A useful bit of research would be to look at all those European countries that now make opposition to the death penalty an article of almost-religious faith, and see whether they ever actually impose life sentences and carry them out. (Remember that death-penalty foes always push "life w/out parole" as their "I’m tough on crime, too" alternative.)

My hunch is that you’d find that all those Euro countries which revile capital punishment also rarely impose--and never enforce--actual life sentences even for extremely heinous crimes. Whether this distaste for harsh punishment will survive the wave of Islamofascist terrorism that is building against the soft and sheltered "Eloi" societies of urbane Europe, we shall see. Holland may be the canary in the coal mine--it’s arguably Europe’s most permissive society, and it also has w/in its borders what seem to be some highly cruel Islamofascists.

This must be one of the most pointless posts I’ve ever seen here at No Left Turns. Yes, yes, everyone here in the little club agrees he should stay in jail for life.
yawwwwwn. Next post please...

Unfortunately, Mr. Kanze, the club at NPR is rejoicing in his release. Is it any wonder that the left has taken a beating for years for being soft on crime?

Well, if you don’t like the radical leftist propaganda at NPR (chuckle), just switch your radio back to Rush or your tv to Fox News for the straight, unbiased, unadulterated facts and NEWS.
Have they called for Rideau to be lynched....um...errr..executed yet?

To Lori Hahn,

As for Rideau, it does concern me somewhat that he is now allowed to be free. But allegedly he has been called "the most rehabilitated criminal in America." He served 44 years, and for the crime he committed, a jury determined that he had been imprisoned long enough (as a manslaughter conviction meant he would go free).

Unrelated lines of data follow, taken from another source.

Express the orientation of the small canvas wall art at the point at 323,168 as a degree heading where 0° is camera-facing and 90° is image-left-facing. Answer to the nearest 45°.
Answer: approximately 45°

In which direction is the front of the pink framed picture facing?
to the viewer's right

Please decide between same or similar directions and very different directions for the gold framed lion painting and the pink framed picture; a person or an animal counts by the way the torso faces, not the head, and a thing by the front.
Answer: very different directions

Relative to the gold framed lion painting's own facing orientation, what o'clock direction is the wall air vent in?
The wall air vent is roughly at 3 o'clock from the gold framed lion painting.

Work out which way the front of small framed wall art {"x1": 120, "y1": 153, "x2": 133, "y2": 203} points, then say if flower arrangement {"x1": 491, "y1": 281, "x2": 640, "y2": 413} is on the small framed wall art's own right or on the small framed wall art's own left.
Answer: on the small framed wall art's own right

You said that you "wonder if our system in place is there to protect the people or the criminals."

Considering that the United States has the highest percentage of its population in jail or prison, it seems that we the people are being protected from a lot of criminals.

Are criminals non-people? You have probably interacted or lived next to some (released) criminals at various points in your life, whether you know it or not.